美音から元彼の話を聞いた時、俺は湧き出る欲情を抑え込むことに決めた。
セックスに対してトラウマに似た感情をもつ彼女を傷つけたくはないと思ったからだ。
自分の欲望だけを押し付ける元彼の一方的な行為に怒りさえ覚えた。
俺はそいつとは違う。美音が求めるまで俺からは手を出さない。そう決めた。
だが、もう無理だった。

美音を抱えベッドに横たえた。
強引な行為だけはしたくない。彼女には気持ちよくなってもらいたい。彼女の反応を見ながら、必死に自分を抑え彼女を抱いた。
 
柔和な笑みを浮かべ、俺の胸で眠る美音。
俺はホッとした。自分自身も満たされた。
愛しい寝顔を見ながらそう思っていた。

でもそれが、これまで治まっていた肉欲を呼び覚ますゴングだったと気づいたのは、翌日、執刀医として手術を終えた後だった。

本来なら、美音が待つマンションに飛んで帰るつもりだった。愛しい彼女を抱きしめたい。少しでも長く一緒にいたい。だが俺は、自分自身でブレーキをかけた。

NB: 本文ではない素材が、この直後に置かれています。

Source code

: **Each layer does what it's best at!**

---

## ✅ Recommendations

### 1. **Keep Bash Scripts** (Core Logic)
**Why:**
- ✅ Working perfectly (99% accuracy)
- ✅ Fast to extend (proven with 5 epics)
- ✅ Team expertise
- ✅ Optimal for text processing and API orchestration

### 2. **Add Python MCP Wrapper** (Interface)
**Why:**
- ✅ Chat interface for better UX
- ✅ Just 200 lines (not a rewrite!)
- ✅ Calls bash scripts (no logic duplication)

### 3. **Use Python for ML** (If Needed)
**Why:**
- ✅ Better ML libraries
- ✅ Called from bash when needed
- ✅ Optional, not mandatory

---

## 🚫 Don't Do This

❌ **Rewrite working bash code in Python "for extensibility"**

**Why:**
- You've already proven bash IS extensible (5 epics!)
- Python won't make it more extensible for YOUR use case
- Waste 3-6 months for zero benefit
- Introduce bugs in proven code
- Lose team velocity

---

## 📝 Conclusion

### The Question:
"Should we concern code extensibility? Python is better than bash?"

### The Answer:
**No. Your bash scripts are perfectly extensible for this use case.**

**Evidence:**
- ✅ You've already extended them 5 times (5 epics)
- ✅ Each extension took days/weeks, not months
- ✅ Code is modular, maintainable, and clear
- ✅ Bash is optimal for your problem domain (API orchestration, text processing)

このまま帰宅し、美音を前にした時、必ず俺の肉欲は限界を超える。きっと美音の気持ちを優先できないくらい自分勝手な行為に及ぶだろう。やめてと言われても止められる自信がない。そうなれば、今度こそ、美音は立ち直れないほどの傷を負う。

このままでは帰れない。
患者さんの術後の容態も気になる。
俺はそのまま医局に泊まることにした。
だが、今週来週と執刀は続く。

このまま帰宅しないとなれば、コンプライアンスにも引っかかる。どうしたものかと悩んだ末、24時間ジムが使えるホテルに泊まることにした。
湧き上がる肉欲を発散させるため、トレーニングに集中する。そうやって誤魔化しながら過ごしてきた。
だが、この生活もさすがに限界だ。
美音に会いたい。抱きしめたい。
美音を抱いたあの日から、二週間が経とうとしていた。